Just being friendlier to cities than Bush was, though, is a pretty low bar. Obama promised last summer to revamp the way the government deals with cities and metropolitan areas, to realign major agencies so they took a regional approach to grants and programs. "
"We need to promote strong cities as the backbone of regional growth," Obama told the U.S. Conference of Mayors in June, months before he was elected. "And yet, Washington remains trapped in an earlier era, wedded to an outdated 'urban' agenda that focuses exclusively on the problems in our cities, and ignores our growing metro areas; an agenda that confuses anti-poverty policy with a metropolitan strategy, and ends up hurting both."
But the administration's stimulus plan -- which is, so far, the only major federal spending legislation Obama has weighed in on as president -- mostly kept up that old approach, sending money to state highway departments and to state legislatures to divvy up as they wanted. The administration told advocates they didn't have a choice but to do it that way, says Carolyn Coleman, the top lobbyist for the National League of Cities. Getting the money spent quickly, to help the recovery, was more important than fitting the stimulus plan to farther-reaching goals.
The bill did still earmark $17 billion for public transit, and Obama's budget proposal -- released this month -- was more promising for urban policy experts.

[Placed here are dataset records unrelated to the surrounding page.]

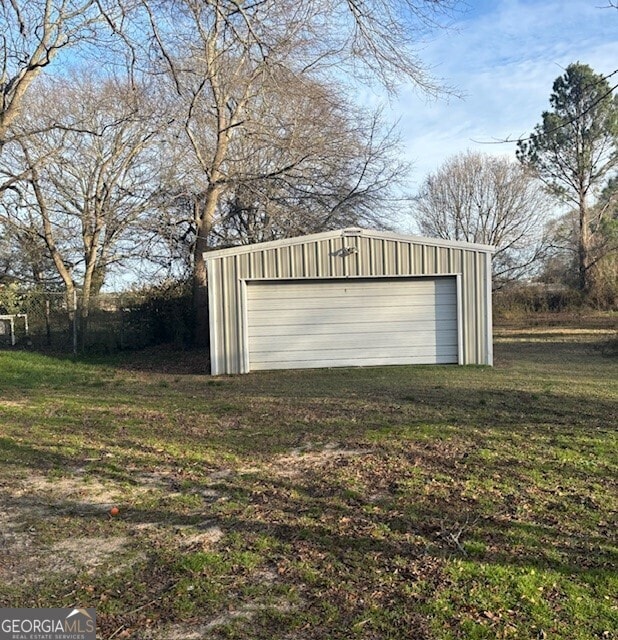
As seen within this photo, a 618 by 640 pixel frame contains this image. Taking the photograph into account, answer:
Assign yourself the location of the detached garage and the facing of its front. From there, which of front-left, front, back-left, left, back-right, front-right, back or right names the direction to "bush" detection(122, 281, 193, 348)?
back-right

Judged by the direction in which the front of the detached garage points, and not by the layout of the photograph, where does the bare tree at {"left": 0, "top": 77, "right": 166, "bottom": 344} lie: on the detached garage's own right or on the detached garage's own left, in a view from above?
on the detached garage's own right

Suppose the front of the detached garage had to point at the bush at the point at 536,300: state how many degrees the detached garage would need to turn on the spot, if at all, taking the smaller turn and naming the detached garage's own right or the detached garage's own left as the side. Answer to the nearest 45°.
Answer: approximately 135° to the detached garage's own left

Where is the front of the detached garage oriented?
toward the camera

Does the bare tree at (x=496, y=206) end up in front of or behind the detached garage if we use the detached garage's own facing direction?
behind
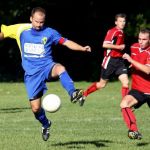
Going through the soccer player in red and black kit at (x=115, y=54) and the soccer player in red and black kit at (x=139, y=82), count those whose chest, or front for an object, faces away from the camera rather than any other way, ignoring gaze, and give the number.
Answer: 0

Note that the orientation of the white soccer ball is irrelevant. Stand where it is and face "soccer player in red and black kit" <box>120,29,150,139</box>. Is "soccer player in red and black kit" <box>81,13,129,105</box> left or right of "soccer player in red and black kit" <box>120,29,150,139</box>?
left

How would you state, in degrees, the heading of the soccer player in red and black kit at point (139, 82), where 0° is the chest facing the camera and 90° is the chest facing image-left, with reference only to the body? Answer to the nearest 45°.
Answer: approximately 45°

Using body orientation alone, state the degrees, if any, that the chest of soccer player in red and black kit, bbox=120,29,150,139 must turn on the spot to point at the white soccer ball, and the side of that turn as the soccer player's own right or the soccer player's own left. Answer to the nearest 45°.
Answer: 0° — they already face it

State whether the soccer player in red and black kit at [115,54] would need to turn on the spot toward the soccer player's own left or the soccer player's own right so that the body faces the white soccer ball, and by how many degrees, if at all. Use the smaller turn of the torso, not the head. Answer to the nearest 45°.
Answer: approximately 45° to the soccer player's own right

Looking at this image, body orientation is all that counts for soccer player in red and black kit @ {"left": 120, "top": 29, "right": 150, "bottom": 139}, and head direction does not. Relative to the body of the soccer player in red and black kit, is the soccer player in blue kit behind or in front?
in front

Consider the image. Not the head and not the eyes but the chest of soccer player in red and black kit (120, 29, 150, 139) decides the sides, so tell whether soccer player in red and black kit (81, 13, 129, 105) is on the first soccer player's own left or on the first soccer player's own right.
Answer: on the first soccer player's own right
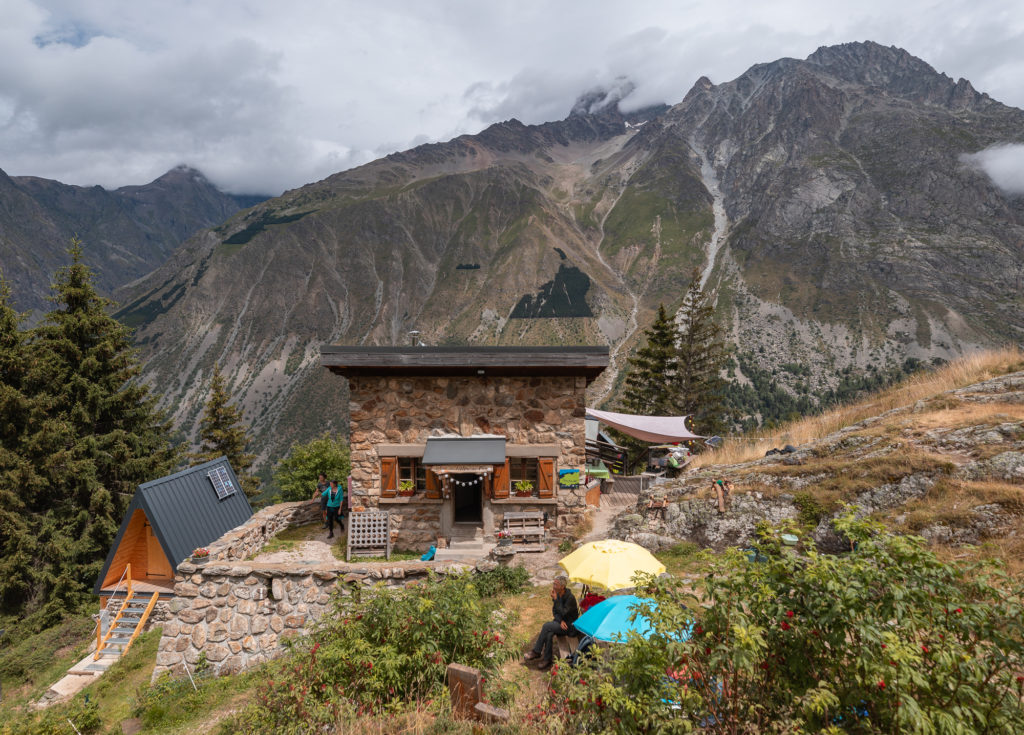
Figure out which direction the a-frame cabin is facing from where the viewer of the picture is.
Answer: facing the viewer and to the left of the viewer

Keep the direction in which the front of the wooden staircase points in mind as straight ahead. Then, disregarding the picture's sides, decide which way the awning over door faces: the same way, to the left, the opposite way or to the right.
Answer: the same way

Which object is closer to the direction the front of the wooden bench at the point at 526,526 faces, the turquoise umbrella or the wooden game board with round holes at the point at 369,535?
the turquoise umbrella

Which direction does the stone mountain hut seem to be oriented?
toward the camera

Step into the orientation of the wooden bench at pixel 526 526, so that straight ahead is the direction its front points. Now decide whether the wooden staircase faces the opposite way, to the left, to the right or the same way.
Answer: the same way

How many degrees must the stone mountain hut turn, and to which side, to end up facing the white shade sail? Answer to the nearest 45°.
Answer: approximately 135° to its left

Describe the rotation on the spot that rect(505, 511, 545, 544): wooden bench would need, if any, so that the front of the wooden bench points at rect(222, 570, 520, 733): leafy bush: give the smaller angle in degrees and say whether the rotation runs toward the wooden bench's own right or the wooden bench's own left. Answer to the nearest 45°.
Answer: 0° — it already faces it

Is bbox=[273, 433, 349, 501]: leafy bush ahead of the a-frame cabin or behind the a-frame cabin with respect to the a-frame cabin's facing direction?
behind

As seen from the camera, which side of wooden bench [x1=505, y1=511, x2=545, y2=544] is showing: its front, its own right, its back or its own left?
front

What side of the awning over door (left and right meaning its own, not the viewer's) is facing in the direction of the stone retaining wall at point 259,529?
right

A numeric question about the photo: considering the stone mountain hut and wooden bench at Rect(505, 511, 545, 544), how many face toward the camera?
2

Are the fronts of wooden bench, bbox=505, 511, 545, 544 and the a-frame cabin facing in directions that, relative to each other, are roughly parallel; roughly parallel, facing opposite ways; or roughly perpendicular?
roughly parallel

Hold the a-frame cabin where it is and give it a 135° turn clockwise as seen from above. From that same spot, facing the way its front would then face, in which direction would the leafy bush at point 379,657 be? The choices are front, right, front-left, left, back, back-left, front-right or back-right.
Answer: back
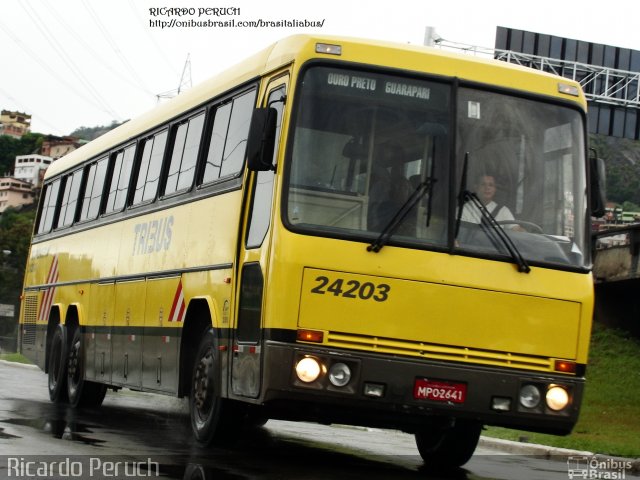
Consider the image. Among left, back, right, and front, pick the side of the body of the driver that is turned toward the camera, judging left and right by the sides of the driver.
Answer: front

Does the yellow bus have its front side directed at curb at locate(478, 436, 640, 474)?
no
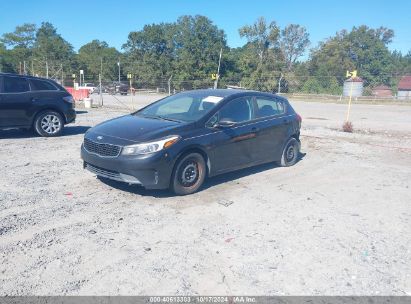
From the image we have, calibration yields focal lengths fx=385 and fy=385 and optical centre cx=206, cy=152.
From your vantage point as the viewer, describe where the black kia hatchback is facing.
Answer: facing the viewer and to the left of the viewer
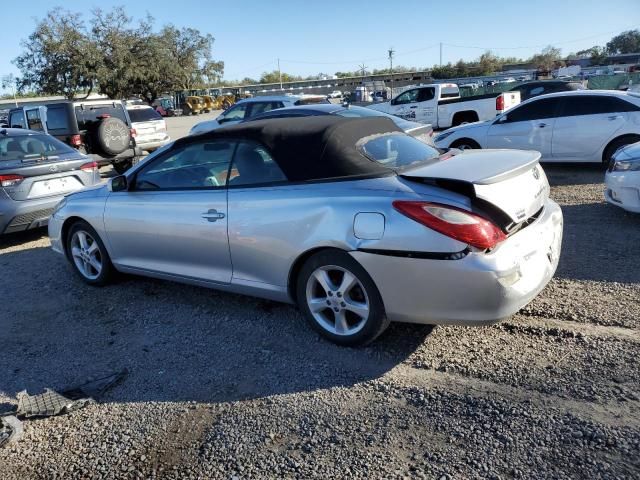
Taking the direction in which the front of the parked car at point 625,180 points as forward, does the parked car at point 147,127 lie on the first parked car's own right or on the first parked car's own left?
on the first parked car's own right

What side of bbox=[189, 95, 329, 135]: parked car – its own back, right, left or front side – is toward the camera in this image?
left

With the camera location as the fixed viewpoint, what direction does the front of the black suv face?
facing away from the viewer and to the left of the viewer

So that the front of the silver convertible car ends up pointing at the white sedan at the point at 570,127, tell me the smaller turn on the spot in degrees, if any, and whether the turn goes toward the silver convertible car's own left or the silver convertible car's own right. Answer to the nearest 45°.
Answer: approximately 90° to the silver convertible car's own right

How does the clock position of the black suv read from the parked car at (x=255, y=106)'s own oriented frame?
The black suv is roughly at 11 o'clock from the parked car.

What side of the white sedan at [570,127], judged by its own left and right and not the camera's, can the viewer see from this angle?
left

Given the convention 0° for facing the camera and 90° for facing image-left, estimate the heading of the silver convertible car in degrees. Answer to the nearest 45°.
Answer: approximately 135°

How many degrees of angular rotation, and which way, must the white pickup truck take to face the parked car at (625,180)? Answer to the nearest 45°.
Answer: approximately 135° to its left

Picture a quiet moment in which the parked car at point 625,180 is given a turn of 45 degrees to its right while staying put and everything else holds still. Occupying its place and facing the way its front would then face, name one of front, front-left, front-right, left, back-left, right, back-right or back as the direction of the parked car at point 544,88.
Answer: right

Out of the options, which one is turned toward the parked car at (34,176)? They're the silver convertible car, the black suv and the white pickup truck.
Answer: the silver convertible car
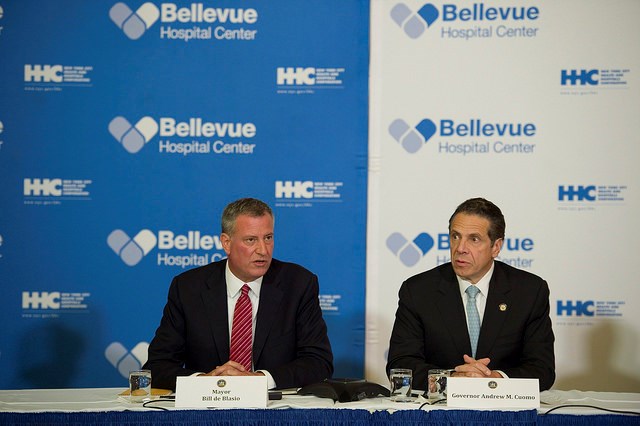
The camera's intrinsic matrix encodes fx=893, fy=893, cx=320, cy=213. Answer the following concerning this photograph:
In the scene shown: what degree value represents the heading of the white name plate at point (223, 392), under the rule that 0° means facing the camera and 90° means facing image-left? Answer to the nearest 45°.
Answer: approximately 0°

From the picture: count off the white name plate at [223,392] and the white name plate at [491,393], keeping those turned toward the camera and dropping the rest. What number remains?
2

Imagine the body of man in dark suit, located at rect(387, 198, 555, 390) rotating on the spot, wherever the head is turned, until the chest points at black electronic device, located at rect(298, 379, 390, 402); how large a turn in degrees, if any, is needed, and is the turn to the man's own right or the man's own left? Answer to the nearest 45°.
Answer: approximately 45° to the man's own right

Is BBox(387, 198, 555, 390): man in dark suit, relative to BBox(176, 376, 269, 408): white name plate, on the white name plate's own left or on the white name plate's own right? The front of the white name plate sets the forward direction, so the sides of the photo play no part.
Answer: on the white name plate's own left

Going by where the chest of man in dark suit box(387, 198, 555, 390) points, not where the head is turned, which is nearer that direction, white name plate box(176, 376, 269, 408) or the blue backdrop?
the white name plate

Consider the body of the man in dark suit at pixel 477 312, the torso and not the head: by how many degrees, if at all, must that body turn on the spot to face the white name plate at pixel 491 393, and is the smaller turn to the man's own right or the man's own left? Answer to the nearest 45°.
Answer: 0° — they already face it

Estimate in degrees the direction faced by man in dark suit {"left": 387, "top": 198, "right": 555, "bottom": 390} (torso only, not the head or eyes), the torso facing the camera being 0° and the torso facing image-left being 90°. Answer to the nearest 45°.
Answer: approximately 0°

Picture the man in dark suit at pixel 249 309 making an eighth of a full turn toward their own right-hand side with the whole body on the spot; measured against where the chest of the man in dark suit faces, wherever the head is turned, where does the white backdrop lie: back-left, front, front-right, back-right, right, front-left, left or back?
back

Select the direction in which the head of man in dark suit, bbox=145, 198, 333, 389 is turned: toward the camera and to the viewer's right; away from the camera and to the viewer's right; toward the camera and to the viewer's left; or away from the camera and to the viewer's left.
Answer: toward the camera and to the viewer's right

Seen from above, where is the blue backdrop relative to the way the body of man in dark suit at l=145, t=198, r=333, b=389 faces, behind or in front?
behind

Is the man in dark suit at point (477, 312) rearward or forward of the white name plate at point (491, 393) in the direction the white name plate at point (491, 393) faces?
rearward
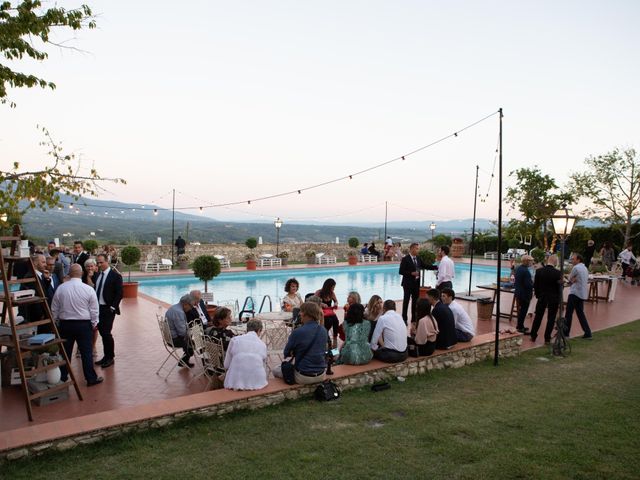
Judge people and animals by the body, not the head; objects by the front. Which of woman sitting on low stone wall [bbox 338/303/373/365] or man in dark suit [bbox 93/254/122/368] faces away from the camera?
the woman sitting on low stone wall

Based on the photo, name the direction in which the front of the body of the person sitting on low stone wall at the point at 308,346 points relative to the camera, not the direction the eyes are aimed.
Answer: away from the camera

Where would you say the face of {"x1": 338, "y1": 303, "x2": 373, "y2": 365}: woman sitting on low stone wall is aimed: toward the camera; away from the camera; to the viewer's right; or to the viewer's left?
away from the camera

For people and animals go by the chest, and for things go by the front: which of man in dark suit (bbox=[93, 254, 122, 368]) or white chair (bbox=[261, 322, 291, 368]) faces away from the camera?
the white chair

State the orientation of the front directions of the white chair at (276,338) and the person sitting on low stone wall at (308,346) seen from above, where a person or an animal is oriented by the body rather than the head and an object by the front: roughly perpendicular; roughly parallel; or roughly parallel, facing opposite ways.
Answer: roughly parallel

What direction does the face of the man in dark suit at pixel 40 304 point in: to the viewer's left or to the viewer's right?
to the viewer's right

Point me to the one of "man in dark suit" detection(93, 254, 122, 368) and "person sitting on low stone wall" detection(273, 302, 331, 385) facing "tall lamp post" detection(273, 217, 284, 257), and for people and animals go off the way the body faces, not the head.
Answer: the person sitting on low stone wall

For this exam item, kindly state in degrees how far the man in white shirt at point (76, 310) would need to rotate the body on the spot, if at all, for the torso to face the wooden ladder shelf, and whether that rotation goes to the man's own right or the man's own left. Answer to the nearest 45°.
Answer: approximately 135° to the man's own left

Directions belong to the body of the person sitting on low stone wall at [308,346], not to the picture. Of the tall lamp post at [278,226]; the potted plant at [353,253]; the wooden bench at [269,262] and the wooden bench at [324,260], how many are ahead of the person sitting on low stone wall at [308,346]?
4

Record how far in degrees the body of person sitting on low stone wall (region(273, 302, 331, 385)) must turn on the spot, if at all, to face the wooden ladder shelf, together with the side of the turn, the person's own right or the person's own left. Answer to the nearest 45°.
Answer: approximately 90° to the person's own left

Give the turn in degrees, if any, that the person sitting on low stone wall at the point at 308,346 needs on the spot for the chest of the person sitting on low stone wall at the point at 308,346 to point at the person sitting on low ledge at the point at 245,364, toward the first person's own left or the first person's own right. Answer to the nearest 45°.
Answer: approximately 90° to the first person's own left

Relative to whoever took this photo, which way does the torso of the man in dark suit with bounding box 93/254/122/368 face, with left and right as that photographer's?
facing the viewer and to the left of the viewer

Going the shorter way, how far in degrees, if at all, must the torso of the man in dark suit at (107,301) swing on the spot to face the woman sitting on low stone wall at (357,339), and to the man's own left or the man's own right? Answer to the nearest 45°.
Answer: approximately 90° to the man's own left

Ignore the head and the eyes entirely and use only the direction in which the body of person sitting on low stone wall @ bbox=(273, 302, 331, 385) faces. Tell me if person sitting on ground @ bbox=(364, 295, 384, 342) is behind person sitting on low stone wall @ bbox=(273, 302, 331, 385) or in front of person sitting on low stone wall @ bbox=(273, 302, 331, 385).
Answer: in front

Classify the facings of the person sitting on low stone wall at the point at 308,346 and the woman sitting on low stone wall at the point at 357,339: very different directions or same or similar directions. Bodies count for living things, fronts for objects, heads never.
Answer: same or similar directions

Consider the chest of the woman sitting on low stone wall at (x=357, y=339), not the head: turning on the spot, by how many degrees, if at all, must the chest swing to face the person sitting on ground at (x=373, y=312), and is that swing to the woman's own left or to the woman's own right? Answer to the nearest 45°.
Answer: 0° — they already face them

But it's too early to tell yet how much of it will make it through Congress. "This is a city- and metro-friendly administration at this point," says the Brookings Institution's Muro. "How metro-friendly the implementation and policy uptake will be, and how fast, is still an open question."
What has been a disappointment already, though, is the Urban Affairs office. Its director, former Bronx Borough President Adolfo Carrión, hasn't made a public appearance since Obama named him to the job, weighed down by reports of a corruption scandal involving New York developers. The White House wouldn't make him available to discuss the administration's urban outlook. "They've been really hunkered down" trying to figure out the office's mission, an administration official told Salon. Eventually, the aide said, the goal is for the White House office to help keep lines of communication open between various Cabinet agencies that deal with cities, like HUD, Energy and Transportation.
For now, senior advisor and longtime Obama friend Valerie Jarrett is coordinating a lot of the administration's urban policy -- which may be better than anything Carrión could produce, anyway. "She's closer to the president than anybody in this administration," Cochran says. "She's like the third Obama." And some agencies, whether pushed by the White House or not, are already showing signs of working together. HUD and the Energy Department, for example, signed an agreement to make it easier for urban buildings to qualify for grants to improve their energy efficiency.
Advocates are hoping Obama's urban outlook will -- soon -- add up to more than just city boosterism. "We're on the road to wonderful, Cochran says. "But that's where we are -- on the road right now. We're getting there."